> [TASK GOAL]: Return, without pictures, the lines from the start of the data through the one that contains "Rendered at 2001 by 1125 pixels.".

_ _ _

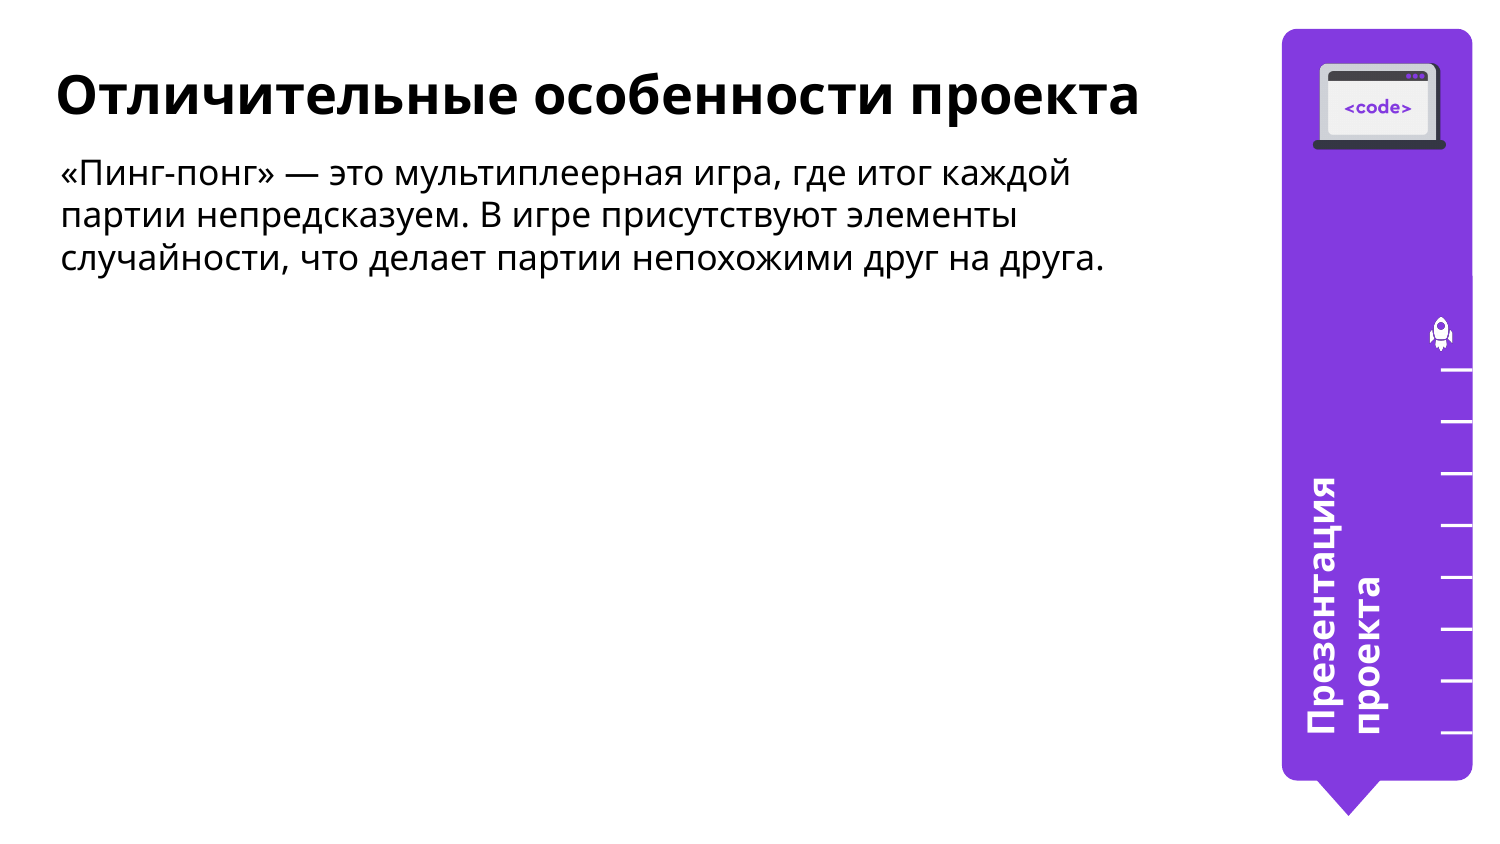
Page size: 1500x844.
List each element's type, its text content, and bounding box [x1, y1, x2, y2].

text_box «Пинг-понг» — это мультиплеерная игра, где итог каждой партии непредсказуем. В игре присутствуют элементы случайности, что делает партии непохожими друг на друга. [45, 134, 1214, 293]
picture [1281, 13, 1473, 195]
text_box Отличительные особенности проекта [55, 50, 1257, 149]
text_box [1281, 201, 1473, 817]
picture [1423, 310, 1459, 358]
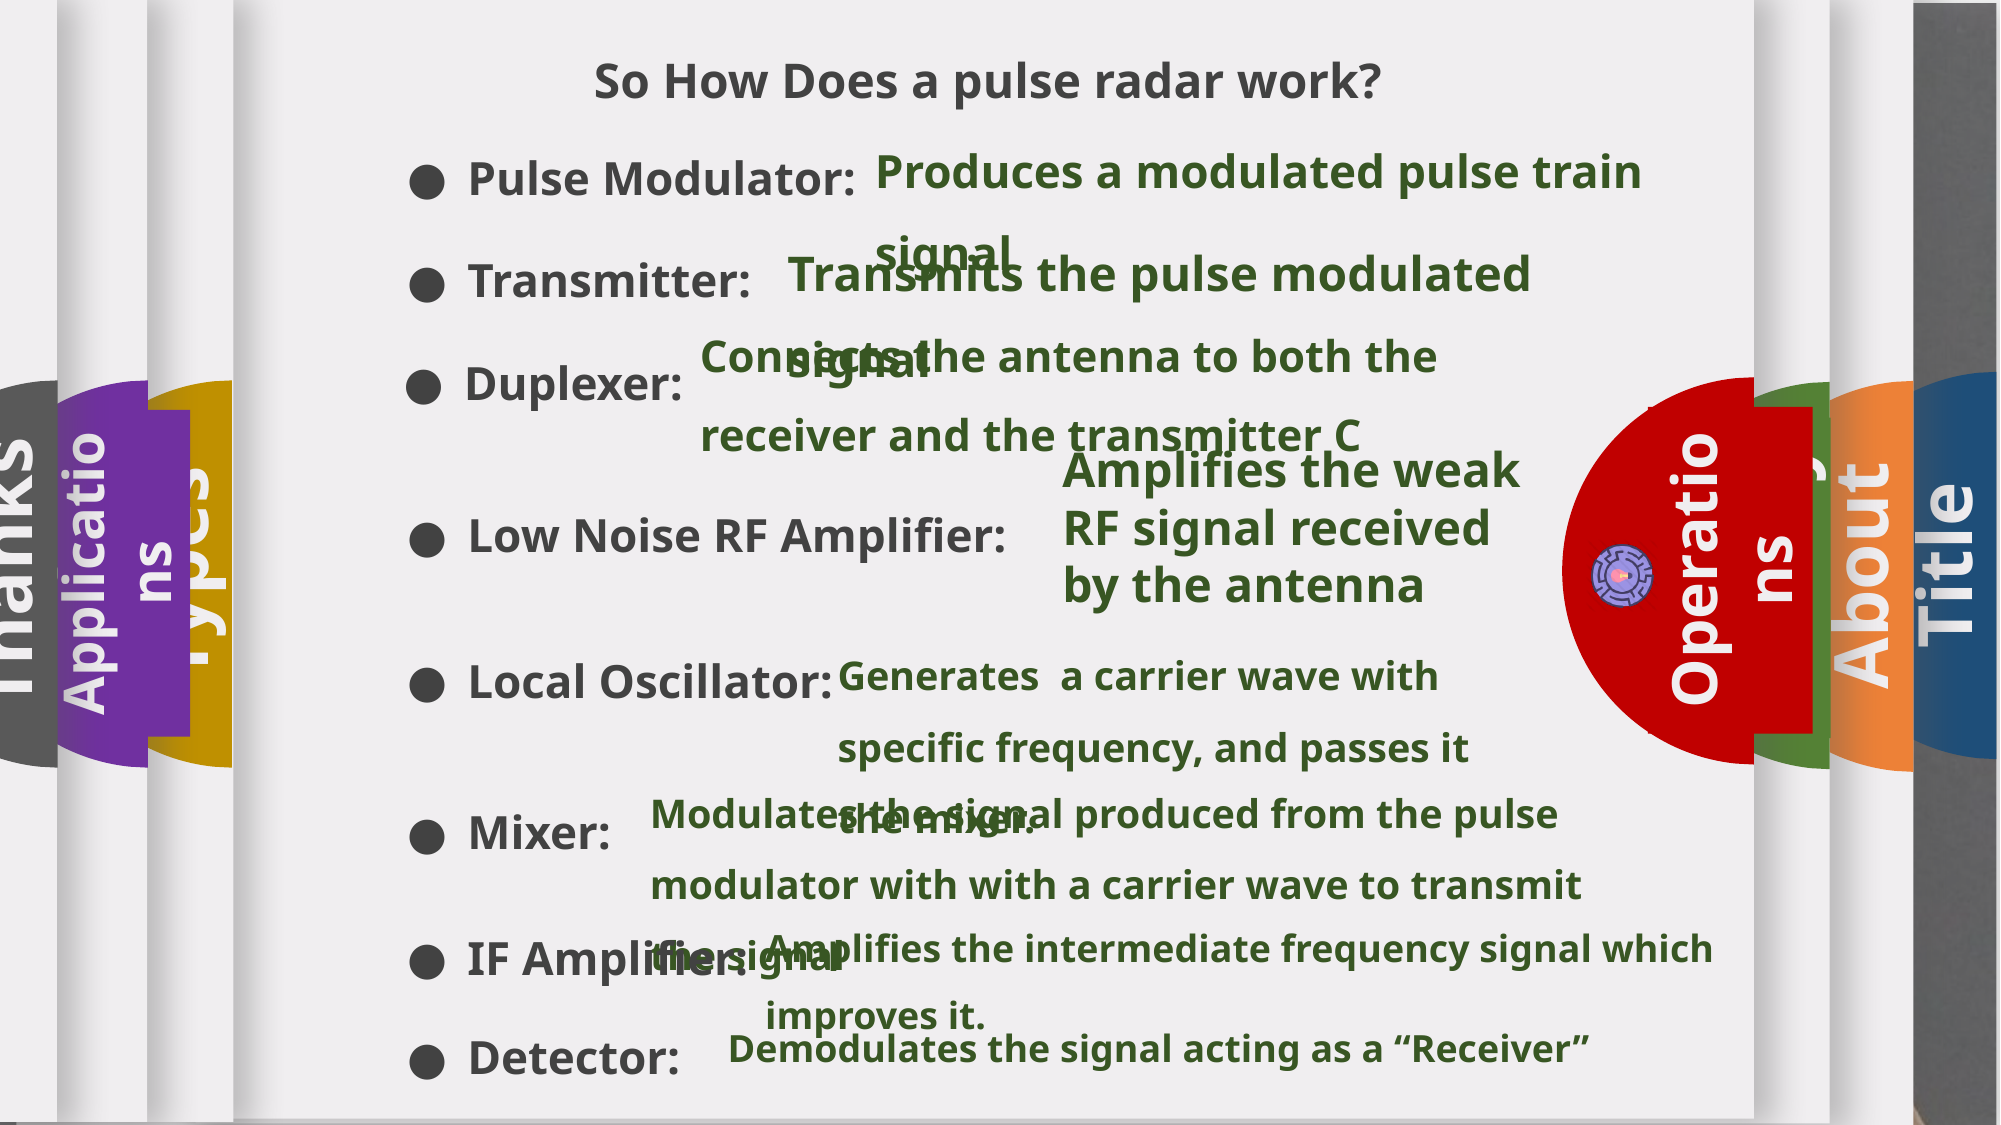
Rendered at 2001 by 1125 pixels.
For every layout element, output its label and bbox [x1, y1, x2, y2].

text_box [0, 0, 58, 1123]
text_box [1757, 0, 1832, 1124]
picture [1585, 539, 1658, 612]
text_box [1919, 2, 1997, 1125]
text_box [237, 0, 1755, 1120]
text_box [153, 0, 234, 1123]
text_box [1835, 0, 1914, 1125]
text_box [62, 0, 149, 1123]
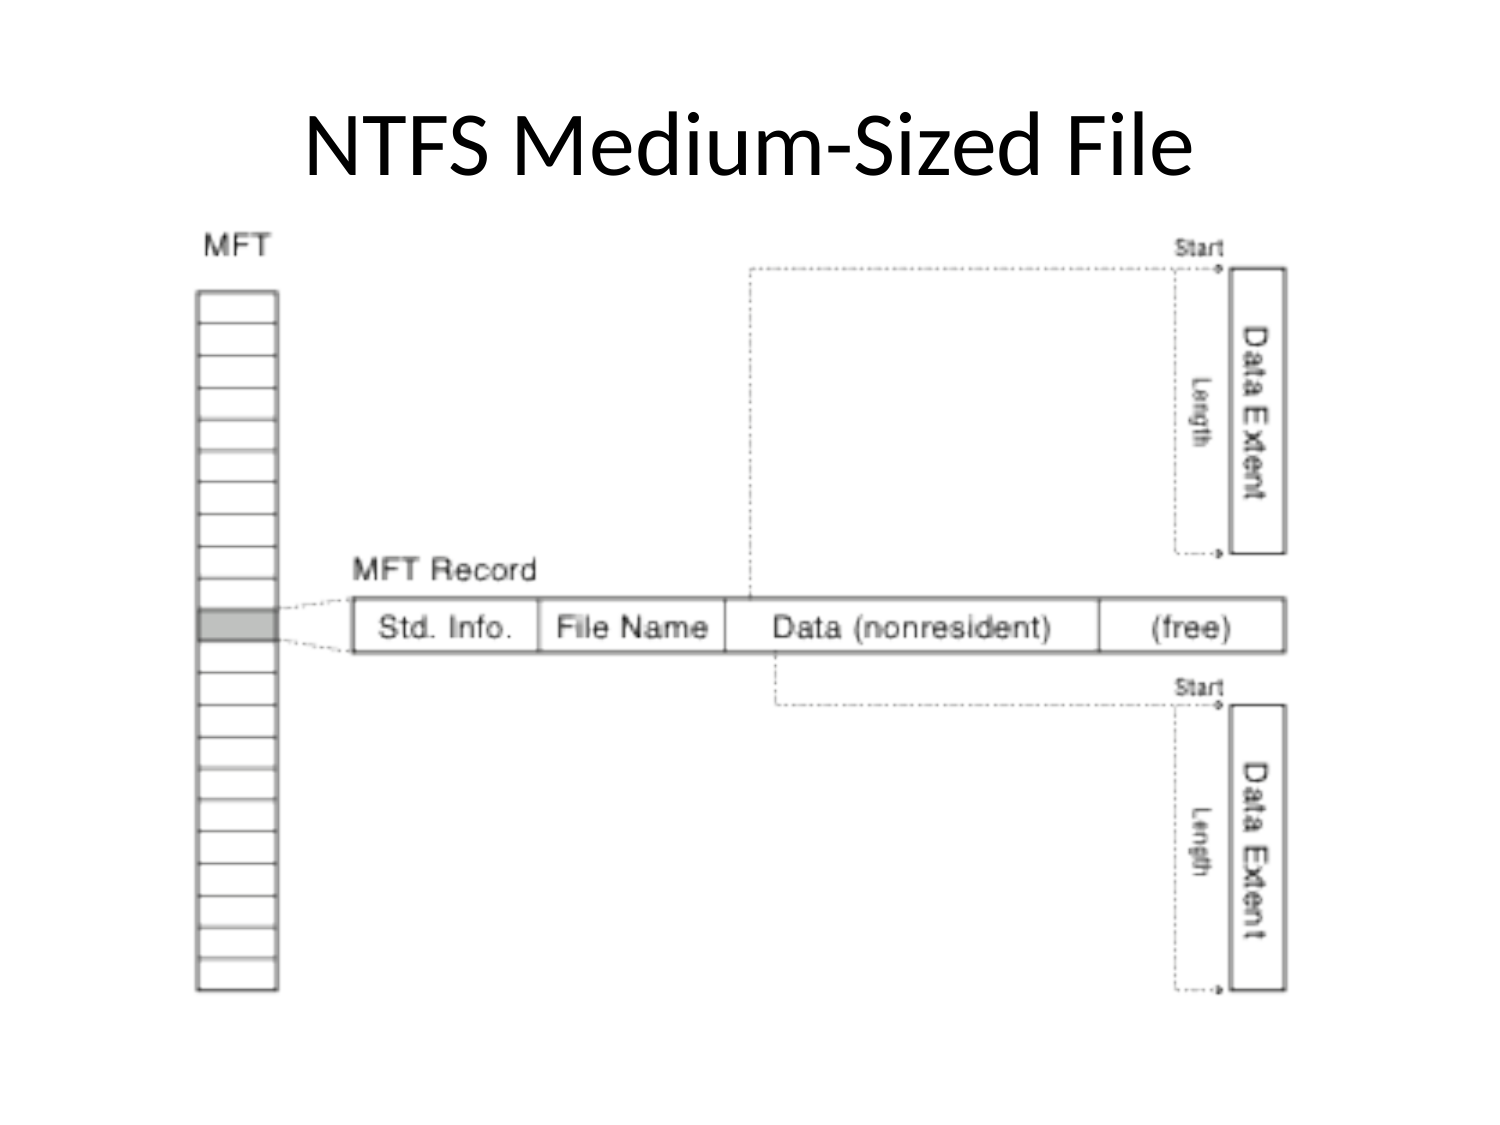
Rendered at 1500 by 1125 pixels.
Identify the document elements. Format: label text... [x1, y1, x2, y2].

title NTFS Medium-Sized File [75, 45, 1425, 191]
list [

_ _ _

> [OUTPUT FOR THIS TASK]:
Page size: 1500x844.
List each element's type, its text content, and bounding box [x1, y1, x2, y2].

text_box «Пинг-понг» — это мультиплеерная игра, где итог каждой партии непредсказуем. В игре присутствуют элементы случайности, что делает партии непохожими друг на друга. [45, 134, 1214, 293]
picture [1281, 13, 1473, 195]
text_box Отличительные особенности проекта [55, 50, 1257, 149]
text_box [1281, 201, 1473, 817]
picture [1423, 310, 1459, 358]
Rendered at 2001 by 1125 pixels.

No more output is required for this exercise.